In der aktuellen Debatte wird oft zu den Schweizer Nachbarn geschaut. Kritiker wenden jedoch ein, dass die Schweizer vernünftiger abstimmen, als es die Österreicher tun würden. Stimmt das?

VEIT Dengler: Ich halte nichts davon, hier mit kulturellen Differenzen zu argumentieren. Die direkte Demokratie ist in der Schweiz schlicht über lange Zeit gewachsen. Volksabstimmungen waren in der Zeit nach ihrer Einführung vor etwas mehr als 100 Jahren auch noch eher selten. Und vor bundesweiten Abstimmungen gab es zuerst zahlreiche auf Gemeindeebene. Direkte Demokratie muss man einfach üben. Es ist wichtig, das als längeren Prozess zu sehen.

FPÖ und ÖVP scheinen nicht üben zu wollen, sondern Volksabstimmungen gleich im Bund erleichtern zu wollen.

Überstürzt man die Sache, wäre Anlassgesetzgebung die Folge. Irgendein Thema taucht auf, es werden schnell Unterschriften gesammelt und dann entscheidet man in der Hitze des Gefechts etwas, wozu es sonst nicht gekommen wäre. In der Schweiz vergehen zwischen Initiative und Abstimmung in der Regel zwei Jahre. Es ist besser, wenn ein Thema abkühlt und sich die Menschen damit auseinandersetzen können.

- [Aufgabe 1]:
Geben Sie aus dem Text zur direkten Demokratie den Abschnitt wörtlich wieder, der mit den Worten „VEIT Dengler: Ich“ einsetzt und mit „Prozess zu sehen.“ schließt.
- [Aufgabe 2]:
Übersetzen Sie den folgenden Satz aus dem Text zur direkten Demokratie ins Englische: „In der Schweiz vergehen zwischen Initiative und Abstimmung in der Regel zwei Jahre.“
Das Material stammt aus einer anderen Quelle als der Text zur direkten Demokratie.

- [Bereitgestelltes Material]:
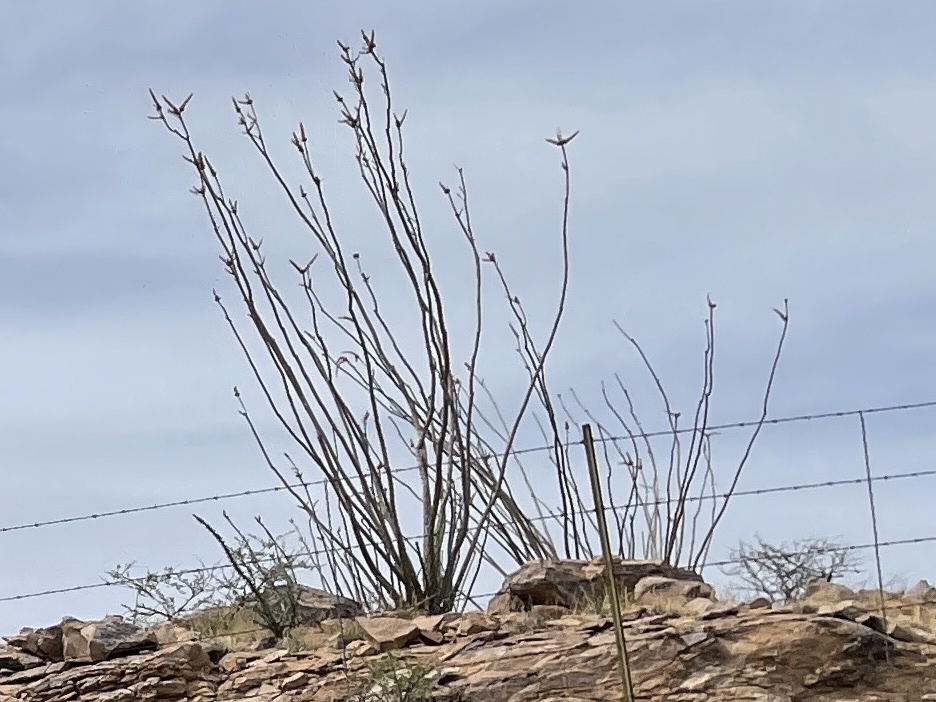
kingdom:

- [Lösung 1]:
VEIT Dengler: Ich halte nichts davon, hier mit kulturellen Differenzen zu argumentieren. Die direkte Demokratie ist in der Schweiz schlicht über lange Zeit gewachsen. Volksabstimmungen waren in der Zeit nach ihrer Einführung vor etwas mehr als 100 Jahren auch noch eher selten. Und vor bundesweiten Abstimmungen gab es zuerst zahlreiche auf Gemeindeebene. Direkte Demokratie muss man einfach üben. Es ist wichtig, das als längeren Prozess zu sehen.

- [Lösung 2]:
In Switzerland, two years usually pass between an initiative and a vote.